Equidistant from Los Angeles and Palm Springs, Riverside County was a booming area prior to the economic crash. From its agricultural roots grew a thriving exurb as people took advantage of the convenience, housing affordability, and proximity to jobs and amenities, including the beach and mountains.
The influx fueled K–12 construction, which continues. The Palm Dessert High School, designed by local firm Ruhnau Ruhnau Clarke and completed last year, was funded by state public school construction funds and Career Technology Education Grants.
But construction of most kinds have been minimal recently. “The slowing of the national and California economy has hit the city and its residents hard,” says Pam Touschner, FAIA, principal with the DLR Group in Riverside, Calif.
Today, Riverside County has a $13-million budget shortfall, thanks in part to declining property values, which have dropped for three consecutive years and are expected to fall another 2.1 percent in fiscal year 2012–13. The county has the highest foreclosure rate in the region, according to a California State University at Fullerton economic overview.
The downturn has slowed a redevelopment effort in the city of Riverside, but not before a few key projects were completed. “Riverside Renaissance brought back the historic Fox Theater and revitalized Main Street,” Touschner says. Locals hope that a renovation of the convention center will be a draw for big-ticket events and drive development of residential and hotel property in the central business district. Partially funded by a 12-percent transient occupancy tax on hotel rooms, the rehab will turn a “boxy ’70s building into a modern traditional building,” Touschner notes.
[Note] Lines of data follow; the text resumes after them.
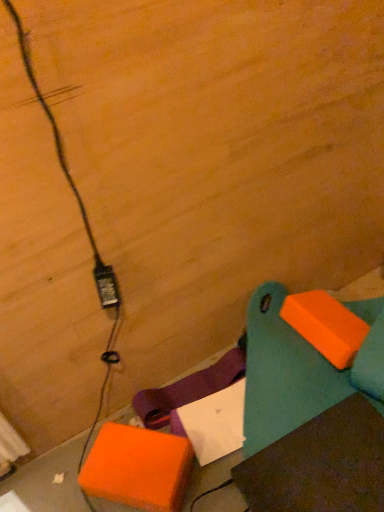
Question: Considering the relative positions of teal plastic bench at lower right and black plastic power plug at lower left in the image provided, is teal plastic bench at lower right to the left or to the right of black plastic power plug at lower left?

Choices:
 (A) left
 (B) right

Answer: (B)

Question: Considering the positions of point (374, 318) and point (94, 274), is point (374, 318) closer or farther from the camera than point (94, 274)?

Choices:
 (A) closer
 (B) farther

Answer: (B)

Question: Considering the real-world distances, which object is farthest from the teal plastic bench at lower right?

Choices:
 (A) orange matte cardboard box at lower left
 (B) black plastic power plug at lower left

Answer: (B)

Question: Which is farther from the orange matte cardboard box at lower left?

Choices:
 (A) teal plastic bench at lower right
 (B) black plastic power plug at lower left

Answer: (B)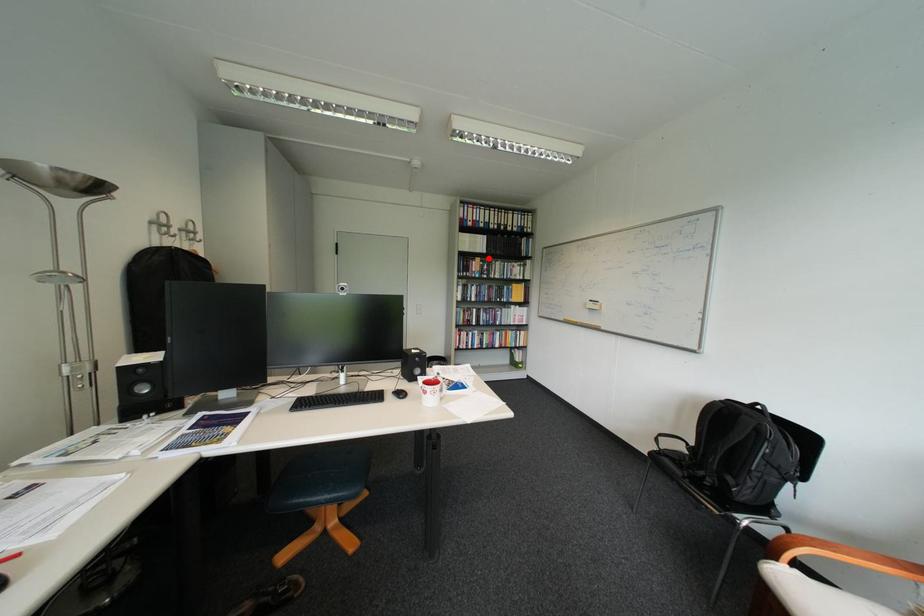
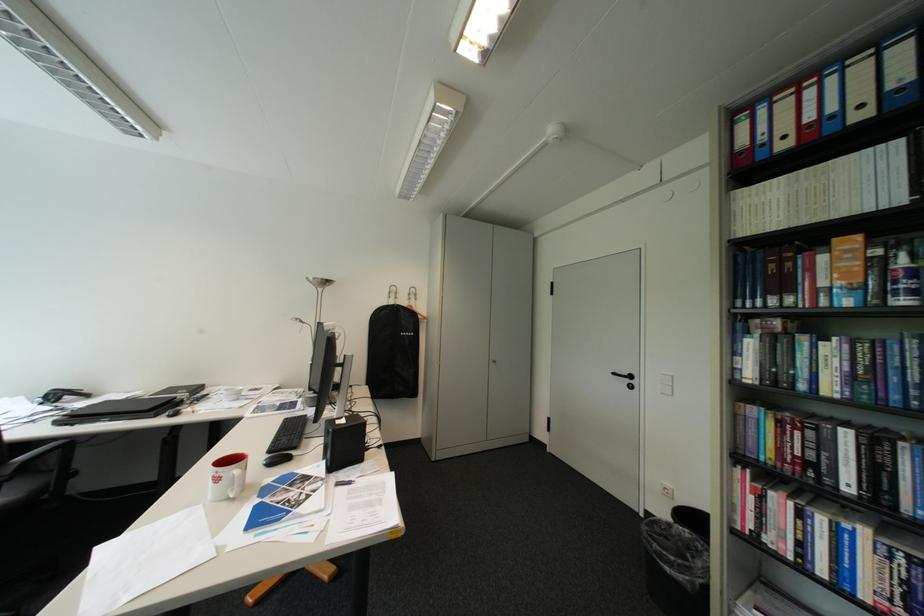
Find the pixel in the second image that matches the highlighted location in the first image.

(848, 240)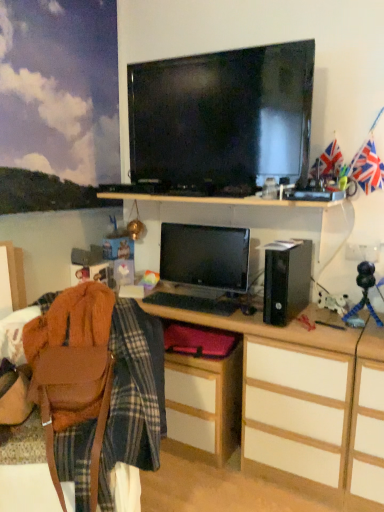
At what (x,y) coordinates should I click in order to perform the action: click on vacant space in front of black plastic speaker at right. Please return your answer as a coordinate pair (x, y). This screenshot has height=512, width=384. Looking at the image, I should click on (320, 327).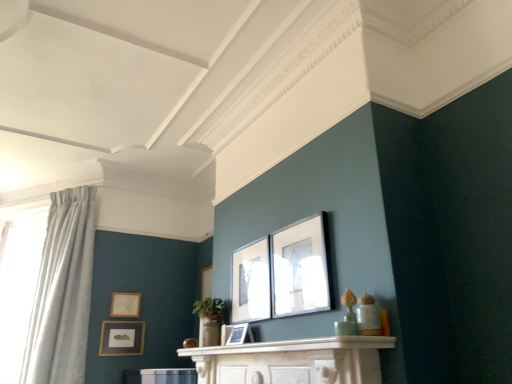
Question: Is matte black picture frame at upper center, placed as the fifth picture frame when sorted from left to right, far from matte black picture frame at lower left, placed as the 4th picture frame when sorted from right to left?

Choices:
 (A) yes
 (B) no

Answer: (A)

Question: From the image's perspective, is matte black picture frame at upper center, placed as the fifth picture frame when sorted from left to right, under matte black picture frame at lower left, which is the second picture frame from left to right?

Choices:
 (A) no
 (B) yes

Answer: (A)

Question: Considering the relative positions of matte black picture frame at upper center, the 5th picture frame positioned from the back, and matte black picture frame at lower left, the fourth picture frame positioned from the front, in the image provided, is matte black picture frame at upper center, the 5th picture frame positioned from the back, to the left of matte black picture frame at lower left, the fourth picture frame positioned from the front, from the viewer's perspective?

Choices:
 (A) no
 (B) yes

Answer: (A)

Question: Is matte black picture frame at upper center, placed as the fifth picture frame when sorted from left to right, positioned behind matte black picture frame at lower left, the fourth picture frame positioned from the front?

Choices:
 (A) yes
 (B) no

Answer: (B)

Question: Can you confirm if matte black picture frame at upper center, placed as the fifth picture frame when sorted from left to right, is shorter than matte black picture frame at lower left, which is the second picture frame from left to right?

Choices:
 (A) yes
 (B) no

Answer: (B)

Question: In terms of size, does matte gold picture frame at upper left, the first picture frame when ordered from left to right, appear bigger or smaller than light blue fabric curtain at left?

Choices:
 (A) big
 (B) small

Answer: (B)

Question: Is matte gold picture frame at upper left, which is the fifth picture frame from right to left, taller or shorter than light blue fabric curtain at left?

Choices:
 (A) tall
 (B) short

Answer: (B)

Question: From a real-world perspective, is matte gold picture frame at upper left, which is the fifth picture frame from right to left, positioned above or below light blue fabric curtain at left?

Choices:
 (A) below
 (B) above

Answer: (A)

Question: Looking at their shapes, would you say matte gold picture frame at upper left, the first picture frame when ordered from left to right, is wider or thinner than light blue fabric curtain at left?

Choices:
 (A) wide
 (B) thin

Answer: (B)

Question: In the image, is matte gold picture frame at upper left, which appears as the 1th picture frame when viewed from the back, positioned in front of or behind matte black picture frame at lower left, the 2th picture frame when ordered from back to front?

Choices:
 (A) behind
 (B) front

Answer: (A)

Question: Is matte gold picture frame at upper left, marked as the fifth picture frame in a front-to-back arrangement, taller or shorter than matte black picture frame at lower left, which is the second picture frame from left to right?

Choices:
 (A) tall
 (B) short

Answer: (B)

Question: Is point [117, 314] positioned closer to the camera than point [117, 331]?

Choices:
 (A) closer
 (B) farther

Answer: (B)

Question: Would you say matte gold picture frame at upper left, marked as the fifth picture frame in a front-to-back arrangement, is to the left or to the right of matte black picture frame at lower left, placed as the 4th picture frame when sorted from right to left, in the picture?

Choices:
 (A) right
 (B) left

Answer: (B)

Question: Do you think light blue fabric curtain at left is within white marble mantle at center, or outside of it?

Choices:
 (A) inside
 (B) outside

Answer: (B)

Question: Is light blue fabric curtain at left wider or thinner than white marble mantle at center?

Choices:
 (A) wide
 (B) thin

Answer: (A)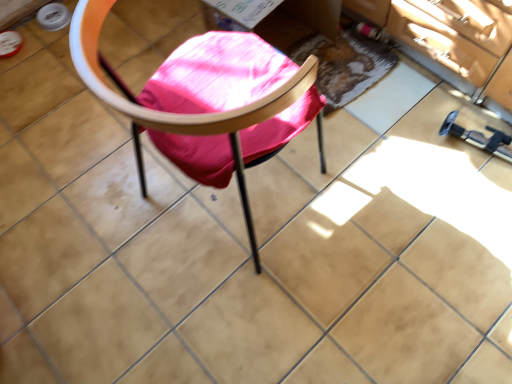
Where is `vacant space underneath wooden chair at center (from a real-world perspective)`? Image resolution: width=512 pixels, height=384 pixels. vacant space underneath wooden chair at center (from a real-world perspective) is located at coordinates (242, 203).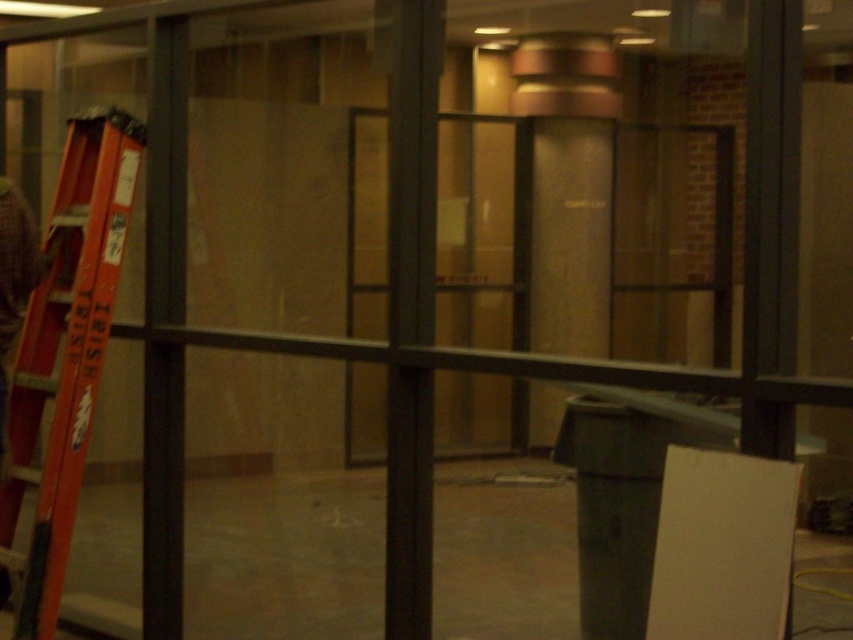
You are standing in the construction area and want to reach the point at the bottom of the ladder. Which point, point at coordinate (97, 294) or point at coordinate (405, 340), is closer to you?

Point at coordinate (97, 294) is closer to you because it is further to the camera than point at coordinate (405, 340).

You are standing at the entrance of the room and want to move to the glass partition in the foreground. Is the orange metallic ladder at left blocking your path?

The orange metallic ladder at left is positioned at point (67, 349), which is to the left side of the room. Since you are moving from the entrance towards the glass partition in the foreground, the ladder is not directly in your path. You can move around it to reach the glass partition.

You are a delivery person trying to navigate through the construction site. You need to pass between the orange metallic ladder at left and the black metal pole at center. Can you fit through the space between them?

The orange metallic ladder at left might be wider than black metal pole at center, so the space between them may not be wide enough for you to pass through safely. You should check the width before attempting to move through.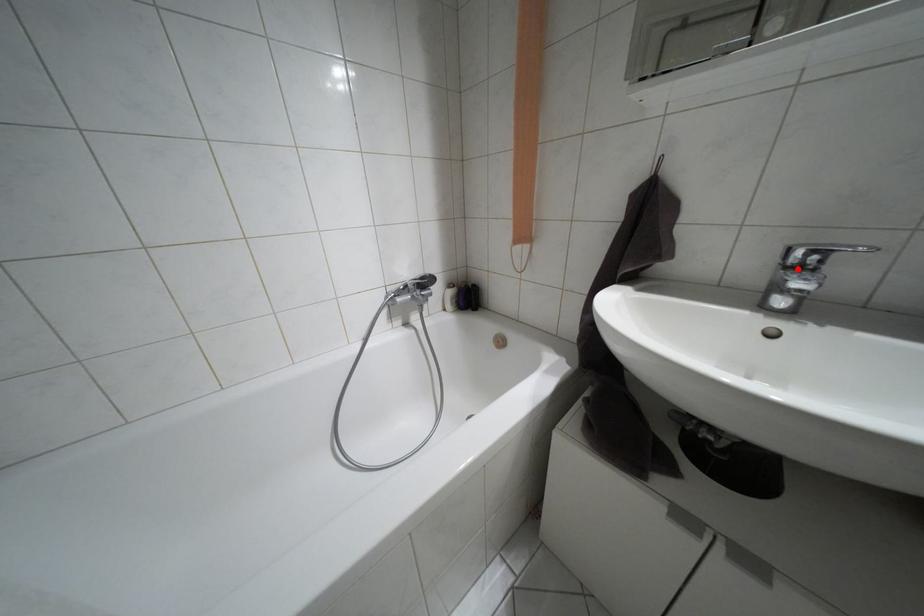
In addition to the economic challenges, there are demographic ones. The county still retains its agricultural heritage, which attracts mostly low-paying farm jobs. And the urban areas have a “challenge in establishing a white-collar job base,” meaning that many people commute to Orange County and greater Los Angeles, according to Robert Kain, principal and healthcare market leader for HMC Architects in Riverside.
One source of white-collar gigs is Esri, a geographic information system–mapping software developer based in Redlands, Calif. Local firm Armantrout Architects recently completed a new 83,000-square-foot headquarters building for the firm.
Most in the county are looking to the city of Riverside to lead the recovery. “We need to take advantage of our climate and the outdoors and create shopping and dining and entertainment,” says Roger Clarke, principal at Ruhnau Ruhnau Clarke. “There is a rich history of people who have worked behind the scenes to promote and bring the city forward and create its own identity. While its [the city’s] needs are great, it has a great deal of potential for growth with the right leadership.”